In short, what in the name of the sweet green earth makes you, in the perfect description of Glenn Greenwald, so self-destructive? What makes you think that giving in equates with standing firm in the public eye? What makes you believe that your appeasement offers the Democrats a better chance of winning a larger majority in the House and Senate, a better chance of returning to the White House? Do you really suppose that your "aye" for this law, and your other capitulations in the past seven months, will smooth the way for those of us who every other year use everything in our repertoire to persuade people that voting Democratic will change things for the better?

If your behavior were mere self-destructiveness, it wouldn’t matter quite so much. But you’re taking all Americans down with you. The White House still refuses to even say what it is doing. As Greenwald points out:

Vast abuses and criminality in surveillance remain undisclosed, uninvestigated and unimpeded because Congressional Democrats have stood meekly by while the administration refuses to disclose what it has been doing in how it spies on us. ...

Congressional Democrats know virtually nothing about how the Bush administration has been eavesdropping on our conversations because the administration refused to tell them and they passively accepted this state of affairs.

Unfortunately, you 57 are not the only Democrats at fault for enabling these unconstitutional abuses. Party leaders bear responsibility for not playing hardball. For not using every technique and every bit of clout at their command to at least attempt to block amendments like this atrocity from becoming law. You leaders don’t have to explain about the paper-thin majority. You don’t have point out that it’s important to choose your fights. Understood. But this isn’t about corn subsidies, or earmarks or resolutions establishing Soap Carvers of America Day. Constitutional protections are at stake. Most people won’t blame you for losing if you put up a good fight. But how can you expect to avoid blame when you don’t?

The Church Committee noted in 1976:

This Committee has examined a realm of governmental information collection which has not been governed by restraints comparable to those in criminal proceedings. We have examined the collection of intelligence about the political advocacy and actions and the private lives of American citizens. That information has been used covertly to discredit the ideas advocated and to "neutralize" the actions of their proponents. As Attorney General Harlan Fiske Stone warned in 1924, when he sought to keep federal agencies from investigating "political or other opinions" as opposed to "conduct . . . forbidden by the laws":

When a police system passes beyond these limits, it is dangerous to the proper administration of justice and to human liberty, which it should be our first concern to cherish.

... There is always a possibility that a secret police may become a menace to free government and free institutions because it carries with it the possibility of abuses of power which are not always quickly apprehended or understood.
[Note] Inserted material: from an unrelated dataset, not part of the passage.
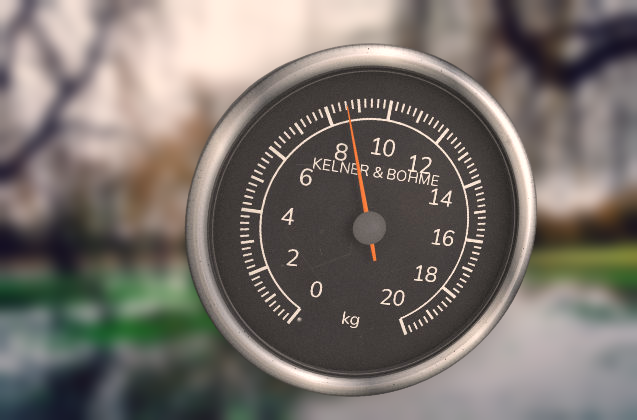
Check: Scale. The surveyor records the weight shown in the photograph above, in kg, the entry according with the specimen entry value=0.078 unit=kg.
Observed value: value=8.6 unit=kg
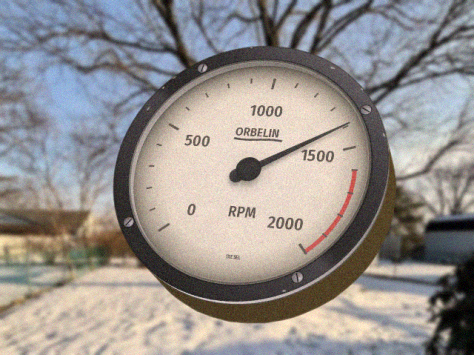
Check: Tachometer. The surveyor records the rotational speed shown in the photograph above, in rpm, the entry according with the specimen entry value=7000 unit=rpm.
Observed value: value=1400 unit=rpm
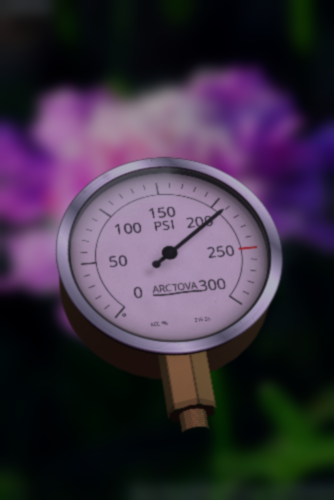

Our investigation has confirmed that warning. We have seen segments of our Government, in their attitudes and action, adopt tactics unworthy of a democracy, and occasionally reminiscent of the tactics of totalitarian regimes. We have seen a consistent pattern in which programs initiated with limited goals, such as preventing criminal violence or identifying foreign spies, were expanded to what witnesses characterized as "vacuum cleaners"," sweeping in information about lawful activities of American citizens.

The tendency of intelligence activities to expand beyond their initial scope is a theme which runs through every aspect of our investigative findings. Intelligence collection programs naturally generate ever-increasing demands for new data. And once intelligence has been collected, there are strong pressures to use it against the target.

There comes a time when giving in to the demolition of constitutional protections can no longer be considered a matter of being weak or unthinking. Rather it must be considered complicity.